Apesar de ser uma medida mais drástica e invasiva, é algo válido para ajudar a saúde dessas crianças, segundo a endocrinologista. “Precisamos nos conscientizar que a obesidade é uma doença crônica cujo tratamento não demanda apenas ‘força de vontade’, pois sua origem envolve questões genéticas, psiquiátricas, comportamentais, costumes familiares, fatores ambientais e sociais, por exemplo”, reforçou.
A importância das novas diretrizes
A AAP afirma que, para tratar a obesidade infantil, são necessárias pelo menos 26 horas de consultas presenciais com uma equipe disciplinar ao longo de um ano, o que pode ser um desafio. Para resultados mais consistentes e significantes, o indicado são 52 horas anuais. “É um material muito rico, mas, infelizmente, o acesso à saúde é muito difícil para várias pessoas no Brasil e no mundo e a implementação de um acompanhamento tão de perto, como propõe o documento, pode não ser compatível com a realidade de muitas crianças”, opinou Ludmila Pedrosa.
Por outro lado, tais recomendações trouxeram muitos avanços para o combate à obesidade infantil. “Além de guiarem os profissionais de saúde e as famílias das crianças obesas, também colocam de forma oficial a necessidade da criação de melhorias nos sistemas de saúde, de forma a proporcionar acompanhamento e tratamento adequados para tais pacientes, nos moldes propostos pela diretriz”, afirmou a especialista.

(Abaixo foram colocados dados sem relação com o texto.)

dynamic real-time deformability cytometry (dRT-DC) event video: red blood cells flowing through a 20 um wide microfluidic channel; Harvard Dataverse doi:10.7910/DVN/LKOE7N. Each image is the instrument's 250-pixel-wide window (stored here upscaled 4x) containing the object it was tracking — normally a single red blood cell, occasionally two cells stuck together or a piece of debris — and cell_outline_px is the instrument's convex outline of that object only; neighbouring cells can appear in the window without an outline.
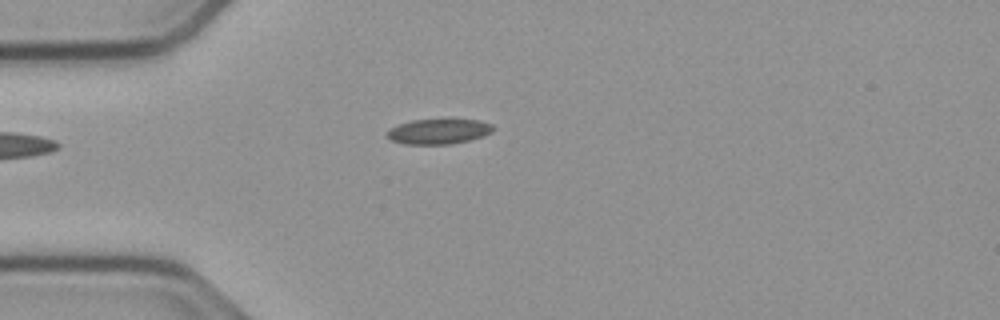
{"species": "common noctule bat (a hibernating species)", "species_latin": "Nyctalus noctula", "temperature_condition": "cold", "stored_images_in_passage": 41, "camera_frame_rate_fps": 3000, "um_per_image_px": 0.085, "animal": {"sex": "male", "body_mass_g": 23.1, "forearm_length_mm": 52.7}, "frame": {"image": 1, "passage_image": 1, "time_ms": 0.0, "image_size_px": [1000, 320], "cell_outline_px": [[496, 128], [492, 132], [484, 136], [468, 140], [448, 144], [404, 144], [392, 140], [388, 136], [388, 132], [392, 128], [400, 124], [412, 120], [448, 116], [452, 116], [480, 120], [492, 124]], "centroid_in_image_um": [37.39, 11.1], "position_along_channel_um": 47.6, "area_um2": 16.3}}
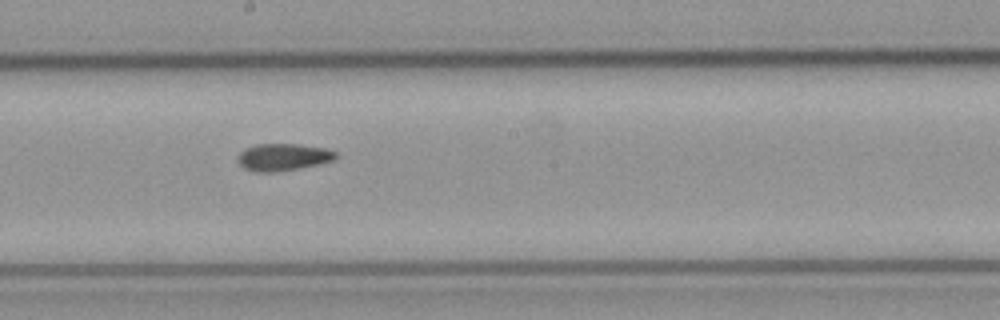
{"frame": {"image": 2, "passage_image": 16, "time_ms": 5.0, "image_size_px": [1000, 320], "cell_outline_px": [[340, 156], [332, 160], [300, 168], [276, 172], [252, 172], [244, 168], [236, 160], [240, 152], [244, 148], [256, 144], [300, 144], [324, 148], [336, 152]], "centroid_in_image_um": [24.02, 13.35], "position_along_channel_um": 224.2, "area_um2": 15.61}}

De acordo com a endocrinologista, este é um assunto que merece mais atenção das famílias. “Acreditar que consultas esparsas, que duram apenas alguns minutos e sem acompanhamento de uma equipe multidisciplinar são capazes de resolver um problema tão crescente em todo o mundo, como é a obesidade, é negligenciar o futuro das nossas crianças”, destacou.
Por isso, a divulgação das novas diretrizes foram fundamentais, pois colocam em holofote um problema de saúde muito preocupante para a atualidade. “Sem dúvidas, ter um documento oficial de um órgão de peso como a Academia Americana de Pediatra, coloca a obesidade infantil como um problema de saúde global que deve ser pensado com urgência. Implementar medidas de prevenção à obesidade, identificá-la precocemente e fornecer um tratamento adequado são questões que precisam ser levadas a sério, principalmente frente ao aumento dos casos de obesidade”, finalizou.